Several studies have confirmed that the addition of selenium to cadmium telluride (CdTe) solar cell material can provide a significant efficiency boost. Leading CdTe solar panels currently on the market have around 17% conversion efficiency, and alloying selenium into the material has increased this to the current world record of 22.1%, set by First Solar in 2016.
But the mechanism causing this efficiency boost was not well understood, limiting its further progress. Now, an international team of researchers led by Loughborough University in the U.K. has been able to observe the material’s luminescence properties and provide an explanation for the phenomenon. Their results are published in the paper Understanding the role of selenium in defect passivation for highly efficient selenium-alloyed cadmium telluride solar cells, published in the journal Nature Energy.

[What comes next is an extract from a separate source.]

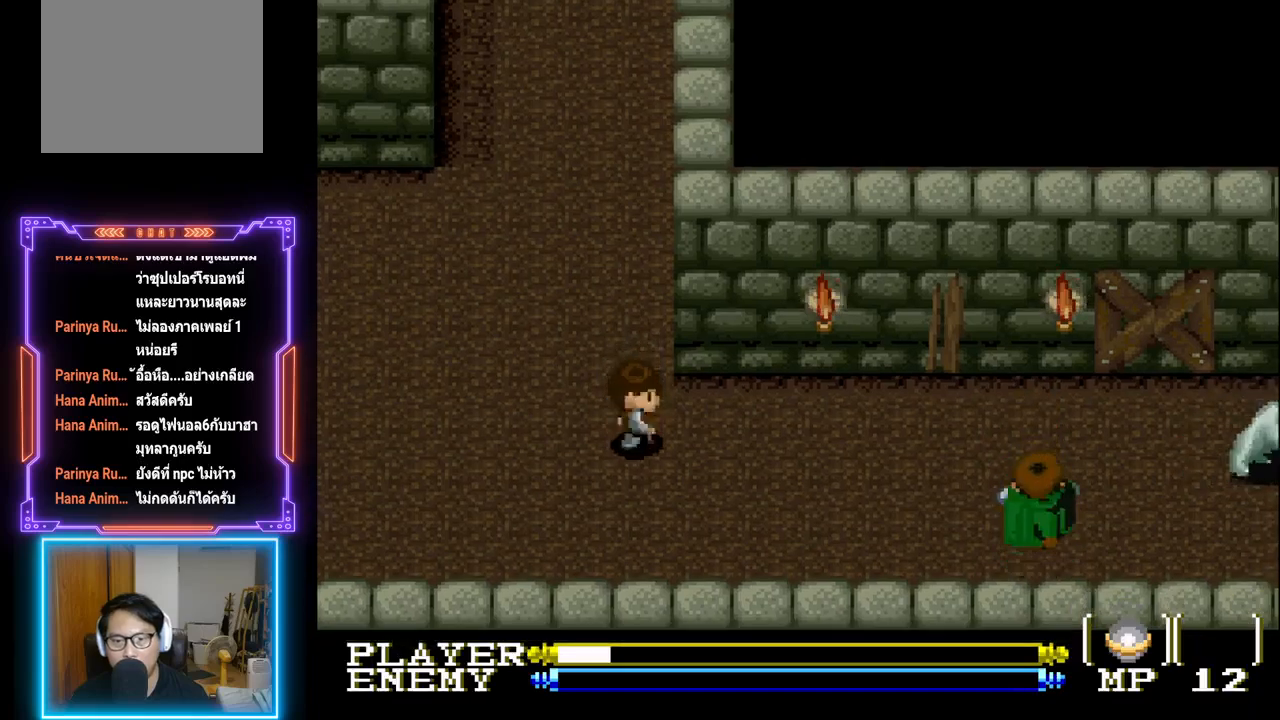
{"buttons": ["DPAD_RIGHT"], "left_stick": "center", "events": [[17, "DPAD_LEFT", "up"], [100, "DPAD_RIGHT", "down"], [200, "DPAD_UP", "up"], [250, "CROSS", "down"], [467, "CROSS", "up"]]}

Experiments using cathodoluminescence and secondary ion mass spectrometry showed that the addition of selenium has the effect of passivating defects in the bulk crystal of the CdTe layer — meaning that electrons generated when sunlight hits the material are less likely to become trapped in the material and recombine.
The researchers compared the light emitted from areas with little to no selenium with areas in the material where selenium was more concentrated. “We mapped the luminescence emitted from a selenium-containing solar cell at a resolution of around 1/10,000th of a millimetre and compared it to a similarly high-resolution map of the selenium concentration taken on the exact same area of the cell,” explains Tom Fiducia, a Ph.D student at Loughborough University’s Centre for Renewable Energy Systems Technology and the lead author of the paper. “”It is strikingly obvious when you see the data that selenium-rich regions luminesce much more brightly than the pure cadmium telluride, and the effect is remarkably strong.”
Understanding the mechanism behind the increased efficiency will allow scientists to look at optimizing it for even greater gains. “This could be simply by increasing the amount of selenium in the devices, or altering its distributions within the cell,” explains Fiducia. “I hope that the results can be useful to other researchers and ultimately make a positive impact.”